■ **Set of tasks**:
1. In the passage about Findus under EQT, why did EQT have to keep changing banks? Answer in one to three sentences.
2. Summarize the passage about Findus under EQT in two sentences.
3. List every person named in the passage about Findus under EQT.
──────── Text section ────────
The company’s own in-house training of staff which had been called the Nestlé School prior to EQT, and which the trade union had put great effort into achieving, was put on hold.
The Dutch managers were completely ruthless. Tommy and Björn give a few examples. Just after the factory had been declared smoke-free, the Dutch Group CEO came down the corridor with a lighted cigar in his hand. Someone on the office staff told him smoking was prohibited.
“He asked who had ordered the office worker to go around telling people. And then he was sacked.”

Big meatballs only

They go on to relate how Henk Spoon, marketing director, decided that Findus should stop selling small meatballs one Christmas, and only have large meatballs. The result was that they didn’t sell a single meatball that Christmas.
“It was a terrible time. Everyone could see that things were bad, but nobody dared say anything. The executives especially were scared out of their wits.”
They estimate that some 300 executives in Bjuv lost their jobs under EQT. And hardly any investments were made in the plant. Nevertheless huge loans were taken.
“I lost track of how many loan agreements we signed. EQT had to keep changing banks when they didn’t fulfil the loan requirements. And the company was constantly in the credit rating magazine Justitia for not paying its bills. We couldn’t even buy petrol with the company’s credit cards,” says Björn Bergstrand.
He recalls how Tommy Andersson almost literally got the management against the wall and demanded to know if there was enough money to pay the wages.
──────── Study material ────────
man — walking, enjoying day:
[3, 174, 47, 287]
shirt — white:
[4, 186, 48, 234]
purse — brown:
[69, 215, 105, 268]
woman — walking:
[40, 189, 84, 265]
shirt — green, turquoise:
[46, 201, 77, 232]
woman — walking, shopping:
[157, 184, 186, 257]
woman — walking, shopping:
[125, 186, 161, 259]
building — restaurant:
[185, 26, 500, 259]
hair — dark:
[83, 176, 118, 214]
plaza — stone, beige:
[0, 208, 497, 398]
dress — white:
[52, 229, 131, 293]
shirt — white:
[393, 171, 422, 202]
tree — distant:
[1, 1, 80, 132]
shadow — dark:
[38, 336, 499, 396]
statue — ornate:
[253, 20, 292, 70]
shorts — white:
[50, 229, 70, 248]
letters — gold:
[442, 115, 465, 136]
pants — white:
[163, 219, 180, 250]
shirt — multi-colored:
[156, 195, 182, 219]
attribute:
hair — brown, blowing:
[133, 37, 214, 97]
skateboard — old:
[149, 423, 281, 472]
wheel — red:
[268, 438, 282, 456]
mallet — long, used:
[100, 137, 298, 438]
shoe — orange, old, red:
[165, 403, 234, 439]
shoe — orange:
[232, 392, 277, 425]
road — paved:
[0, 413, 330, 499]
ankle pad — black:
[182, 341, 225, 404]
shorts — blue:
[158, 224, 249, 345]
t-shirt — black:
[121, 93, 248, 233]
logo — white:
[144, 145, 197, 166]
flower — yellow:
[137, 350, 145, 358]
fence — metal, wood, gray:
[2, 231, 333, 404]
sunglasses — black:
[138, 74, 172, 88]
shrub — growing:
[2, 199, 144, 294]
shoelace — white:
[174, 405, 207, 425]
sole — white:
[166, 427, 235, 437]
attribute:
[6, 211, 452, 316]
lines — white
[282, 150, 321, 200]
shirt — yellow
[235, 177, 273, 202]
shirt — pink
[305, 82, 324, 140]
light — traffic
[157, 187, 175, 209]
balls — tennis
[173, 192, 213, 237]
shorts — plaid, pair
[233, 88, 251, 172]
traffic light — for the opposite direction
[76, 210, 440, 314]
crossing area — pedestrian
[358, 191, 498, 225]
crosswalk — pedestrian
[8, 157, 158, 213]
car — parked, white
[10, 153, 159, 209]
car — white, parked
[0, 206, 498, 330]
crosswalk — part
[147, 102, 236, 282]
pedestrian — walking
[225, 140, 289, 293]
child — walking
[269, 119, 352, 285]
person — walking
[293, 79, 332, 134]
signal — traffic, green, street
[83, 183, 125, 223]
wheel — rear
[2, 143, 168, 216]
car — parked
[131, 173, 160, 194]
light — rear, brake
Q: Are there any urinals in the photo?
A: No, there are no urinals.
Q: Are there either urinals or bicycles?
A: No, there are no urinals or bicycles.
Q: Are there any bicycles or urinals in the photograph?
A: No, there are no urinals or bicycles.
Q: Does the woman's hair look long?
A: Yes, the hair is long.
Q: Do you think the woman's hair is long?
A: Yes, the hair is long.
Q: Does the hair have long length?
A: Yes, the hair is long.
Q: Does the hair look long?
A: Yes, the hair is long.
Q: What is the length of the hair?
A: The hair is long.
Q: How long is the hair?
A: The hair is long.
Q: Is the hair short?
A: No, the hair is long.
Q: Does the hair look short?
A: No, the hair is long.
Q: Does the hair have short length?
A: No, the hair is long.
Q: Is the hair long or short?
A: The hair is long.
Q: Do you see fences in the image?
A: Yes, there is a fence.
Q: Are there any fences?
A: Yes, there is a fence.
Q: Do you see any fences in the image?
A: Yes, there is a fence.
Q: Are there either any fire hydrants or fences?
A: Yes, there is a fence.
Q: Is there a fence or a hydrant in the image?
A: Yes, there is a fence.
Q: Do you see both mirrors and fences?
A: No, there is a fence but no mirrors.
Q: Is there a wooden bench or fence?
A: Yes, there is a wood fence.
────────
■ **Problem solutions**:
1. EQT had to keep changing banks because it did not fulfil the loan requirements.

2. Under EQT, the Dutch managers were ruthless: staff training was put on hold, an office worker was sacked after someone told the smoking Group CEO that smoking was prohibited, and a decision to sell only large meatballs one Christmas meant not a single meatball was sold. Some 300 executives in Bjuv are estimated to have lost their jobs, and hardly any investments were made in the plant while huge loans were taken, the company was constantly listed for not paying its bills, and its credit cards could not even buy petrol.

3.
- Tommy Andersson
- Björn Bergstrand
- Henk Spoon